The gradual reopening of the U.S. economy coupled with the harsh reality that the COVID-19 pandemic is far from over has put airlines in a difficult spot. Their challenge: to make the travel experience as safe as possible and spark a recovery in air traffic without jeopardizing passenger health.
Analyzing how two of the industry's largest players, Delta Air Lines (DAL 0.34%) and United Airlines (UAL 1.98%), are responding to that challenge, and taking a look at each airline's cash burn and balance sheet, can help investors determine which airline is the better buy right now.
COVID-19 turbulence ahead
Both United and Delta have ratcheted up their efforts to reduce the odds that the coronavirus will spread on their planes or elsewhere within their operations -- and in many ways, the safety and hygiene measures they've taken are similar.
The United CleanPlus and Delta CareStandard programs aim to make the entire flying experience safer, reducing the number of physical touchpoints that passengers are exposed to by encouraging them to use apps for tasks previously done mostly in-person. Both airlines have installed plexiglass shields to serve as buffers between gate workers and passengers. On their planes, both use HEPA filters to recirculate cabin air with outside air.
It's hard to quantify the impact these safety measures are having for either airline. For now, investors should note that Delta and United are implementing meaningful solutions that can improve their businesses right now, instead of waiting idly by for the widespread distribution of a vaccine.

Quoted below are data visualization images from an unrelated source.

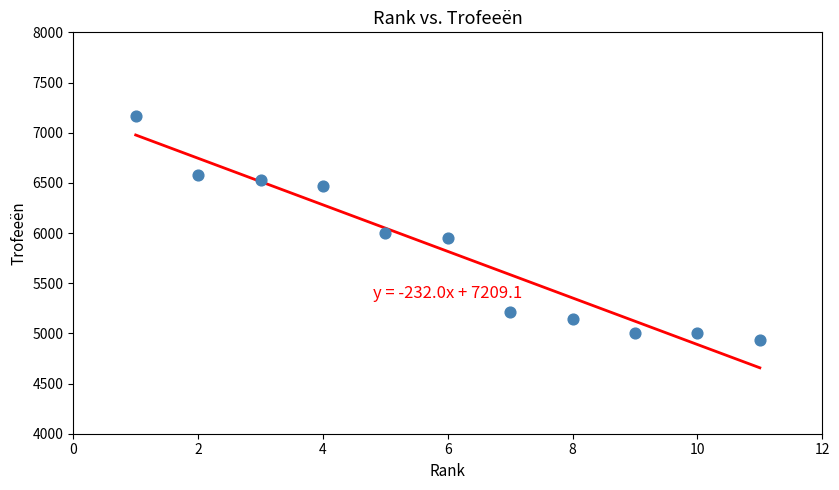

What is the average Y value?

5817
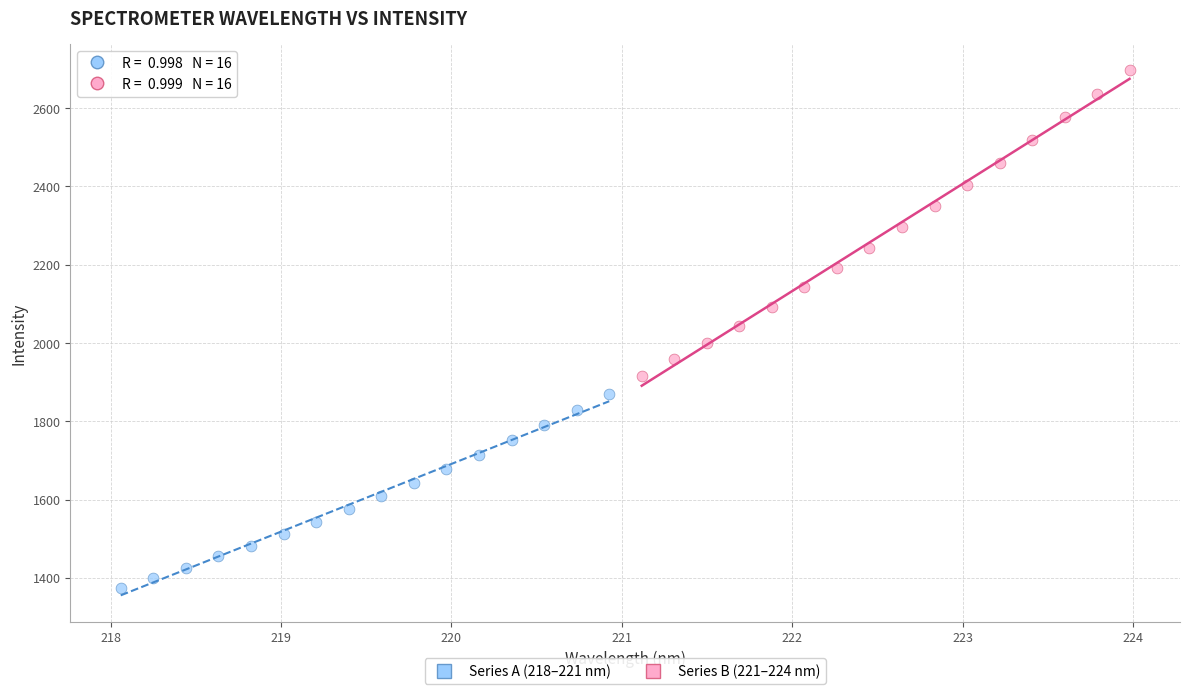

Which series reaches the maximum Y coordinate?

Series B (221–224 nm)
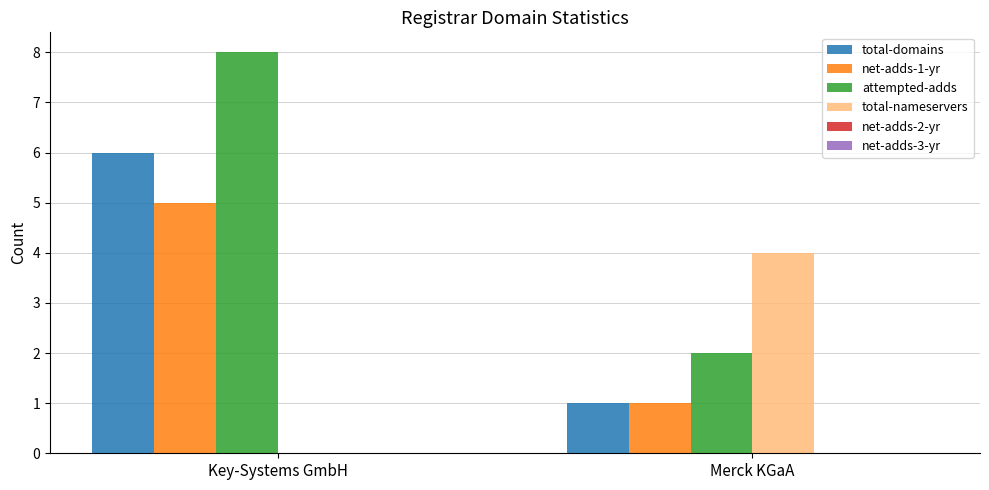

At which category is the sum across all series the highest?

Key-Systems GmbH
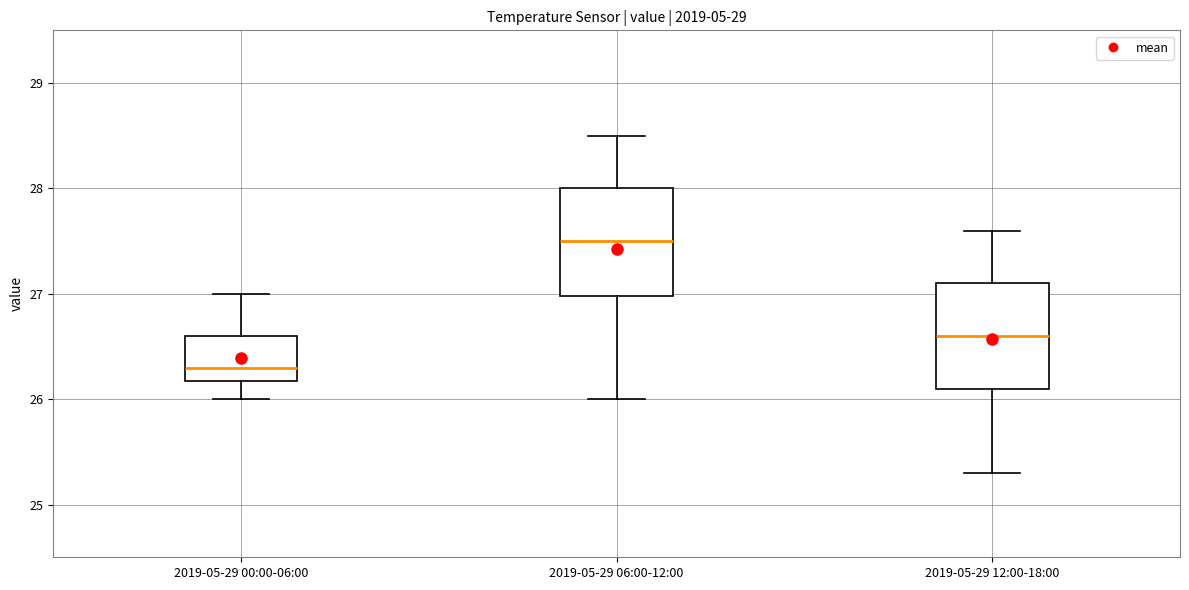

Where does the lower whisker of the box for 2019-05-29 00:00-06:00 end on the y-axis? The values are not printed on the chart, so give them approximately, as read against the axis.

26.0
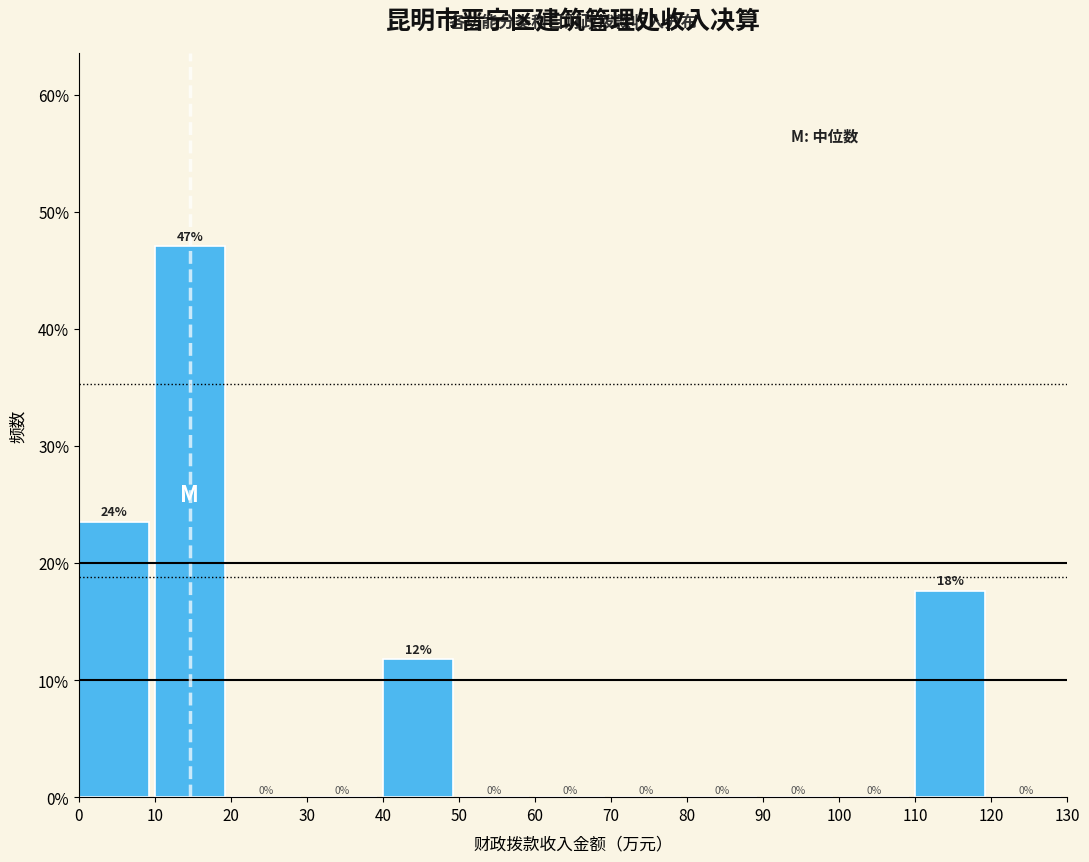

Which range on the x-axis has the tallest bar?

10 to 20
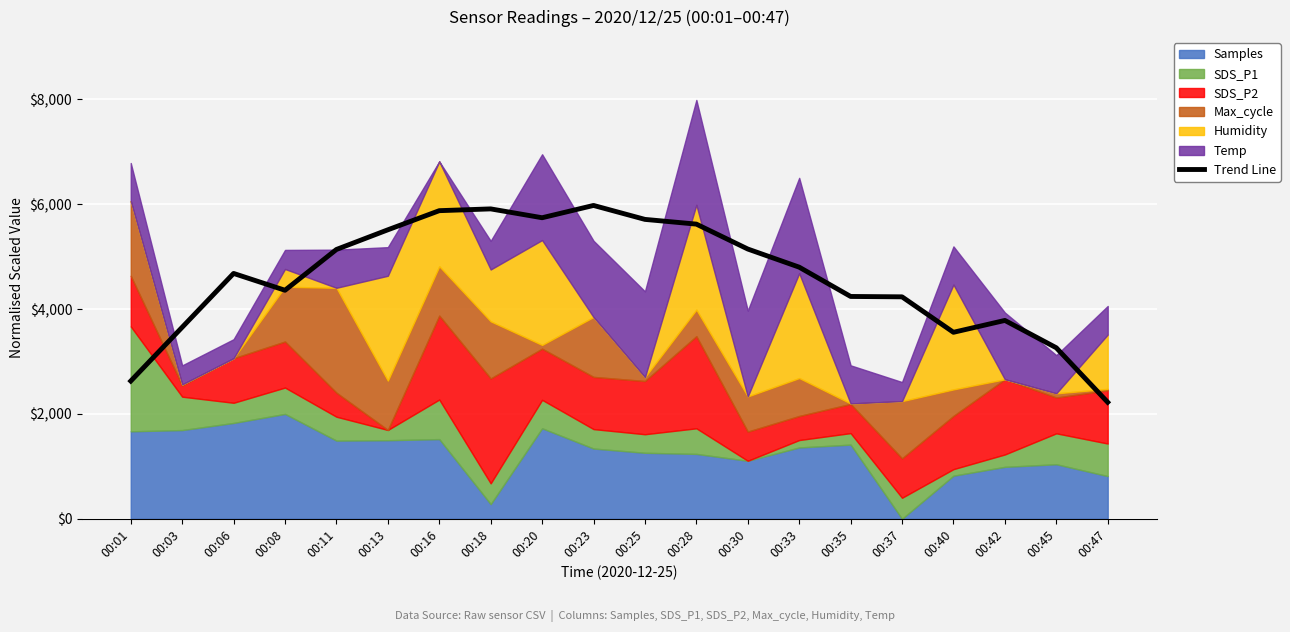

Reading right to left, transcribe all the data shown in this chart.

2222.2	3261.1	3782.6	3556.3	4232.5	4239.7	4798.3	5144.2	5619.3	5709.3	5975.4	5740.8	5909.5	5875.6	5510.7	5135.7	4357.8	4678.8	3652.3	2626.9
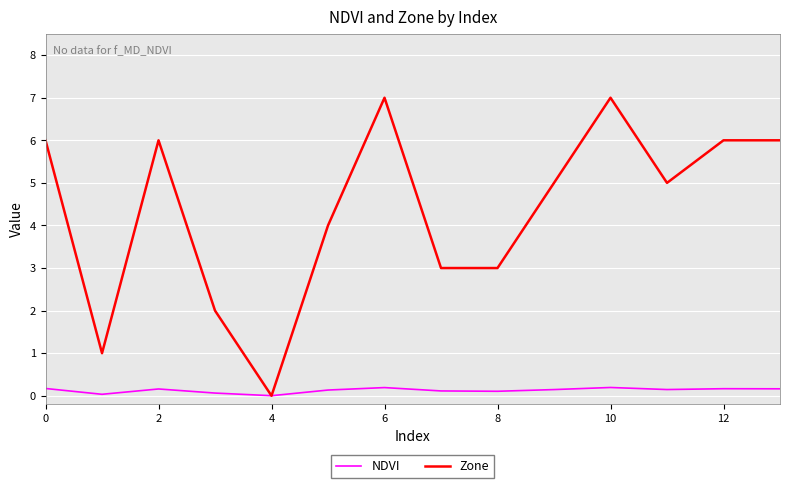

List the series in order of their peak value, lowest first.

NDVI, Zone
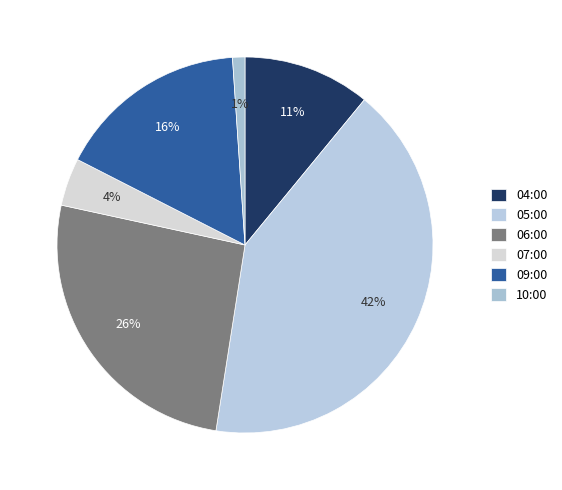

What is the largest slice in the pie chart?

05:00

While their approaches to safety before boarding are similar, Delta seems to gain an edge when it comes to inflight anti-virus hygiene. Unlike United, which disinfects most aircraft using electrostatic sprays before departure, all Delta flights are sanitized prior to boarding. And although both airlines have instituted protocols under which passengers board each aircraft gradually, are encouraged to socially distance, and are required to wear masks inflight, United doesn't have a capacity cap. The lack of a capacity cap is the biggest difference between United and Delta.
Delta's policy, which simply blocks the middle seat in each row, is a hard and fast way to ensure capacity is capped at two-thirds. Its initial plan was to do that through Sept. 30, but it has since extended the period when it won't fill those seats until at least Jan. 6, 2021.
Both airlines are making impressive efforts to reduce the risks of flying for their customers, but Delta is going the extra mile. It will likely be some time before we can begin to measure what impact (if any) those moves have on customer loyalty to the brands or public perception of them. For now, though, there are two main ways to gauge an airline's health -- its daily cash burn and its balance sheet.
Cash burn comparison
Since March, daily cash burn has been a heavily monitored statistic in this industry. Airlines were blindsided by the pandemic, and the woefully unprepared businesses suffered tremendous losses in its first few months. Delta has since trimmed its daily cash burn, and brought it down to an average of $43 million during the second quarter. It's currently burning about $750 million a month, or $25 million a day. Although United had a lower second-quarter average daily cash burn of $40 million, it too, expects third-quarter daily cash burn to average $25 million. In short, both airlines are losing money at about the same pace right now.
Balance sheet comparison
Delta has historically had a better balance sheet than United, but recent events have cut into its lead. Year to date, Delta's debt-to-capital ratio has increased by 75%, its debt-to-equity ratio has increased by 363%, and total net long-term debt has increased by 8.5%. For United, the debt-to-capital ratio is up by just 23%, the debt-to-equity ratio is up by 183%, and total net long term debt is up by 17.7%.
Both companies have raised a substantial amount of debt by offering their rewards programs -- SkyMiles for Delta and MileagePlus for United -- as collateral. In April, United secured $3.8 billion in 2027 notes at 6.5% and a term loan facility of $3 billion. In mid-September, Delta made plans to raise $2.5 billion in 2025 notes at 4.5% and $3.5 billion in 2028 notes at 4.75%, in addition to a $3 billion term loan facility.
The better buy
Delta's decision to keep its capacity caps in place and its policy of sanitizing all flights prior to boarding give it an edge over United when it comes to how they're responding to COVID-19. Both companies are burning through about the same amount of cash, making that category a tie. Even though Delta has ramped up its leverage considerably further than United has so far this year, it still finds itself with a healthier balance sheet overall. Delta's ability to secure more debt at lower interest rates than United gives it an edge in that category as well. Both have their fair share of risks, but Delta is the better airline stock to buy at this time.